Тяжелее всего было по ночам. Стоило лишь смежить веки, и спальню наполняли непрошеные гости. Зыбкие тени возникали из воздуха, обретали человеческие черты и проходили перед ней длинной чередой. Айя, бледная и прекрасная, в подвенечном платье, вышитом матерью, с кровоточащей раной на виске; Лейр Сладкоголосый гордо вскидывал голову, отбрасывая назад золотистые кудри, – вместо глаз у него зияли кровавые пустые провалы, но сейчас его, похоже, это не особенно беспокоило; Людрих, безобразно раздутый, с гримасой страдания на посиневшем лице; принцесса Эвина в белом одеянии с расплывшимися алыми пятнами; Римеран и Теобальд с окровавленными кинжалами; Хильдегард с маленькой вышитой подушкой в руках; Альдерик с черным шелковым шнурком на шее; Гила, держащая запечатанный конверт… Последним шел маленький Гердвин с красным яблоком в ладошке, и от его взгляда, от доверчивой и нежной улыбки, обнажающей чуть косой передний зубик, у Гвендилены просто сердце переворачивалось.

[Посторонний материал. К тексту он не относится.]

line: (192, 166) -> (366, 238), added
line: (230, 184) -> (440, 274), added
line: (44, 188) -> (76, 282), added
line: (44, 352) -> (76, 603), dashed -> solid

Они обступали ее постель и всю ночь до рассвета стояли молча, глядя на нее. Исчезали они только с рассветом, и лишь тогда Гвендилена могла поспать немного. Напрасно она пробовала зажигать свечи, приказывала служанкам ложиться спать у порога, окуривала спальню травой геер, отгоняющей злых духов, и даже как-то позвала священника из храма Радующихся Сердец – того самого, что когда-то венчал ее с Хильдегардом. Он скороговоркой пробормотал несколько молитв, побрызгал вокруг освященной водой, но потом почему-то испугался и поспешил уехать, даже отказавшись от обеда и вина.

Но и днем было не легче. Гвендилена не чувствовала себя больной, но в ней словно сломалось что-то. Порой она даже не вставала с постели и целый день проводила, занятая собственными невеселыми мыслями. Она вспоминала всю прошедшую жизнь, день за днем, и недоумевала. Борьба, страдания – зачем все это было? Неужели только для того, чтобы лежать под шелковым балдахином, безучастно смотреть в окно и ждать неизвестно чего?

А что впереди? Только смерть… Но даже не это пугало ее больше всего. Гораздо сильнее Гвендилену тревожила мысль: а вдруг там, за гранью, где каждый из живущих заканчивает земное существование, и в самом деле что-то есть?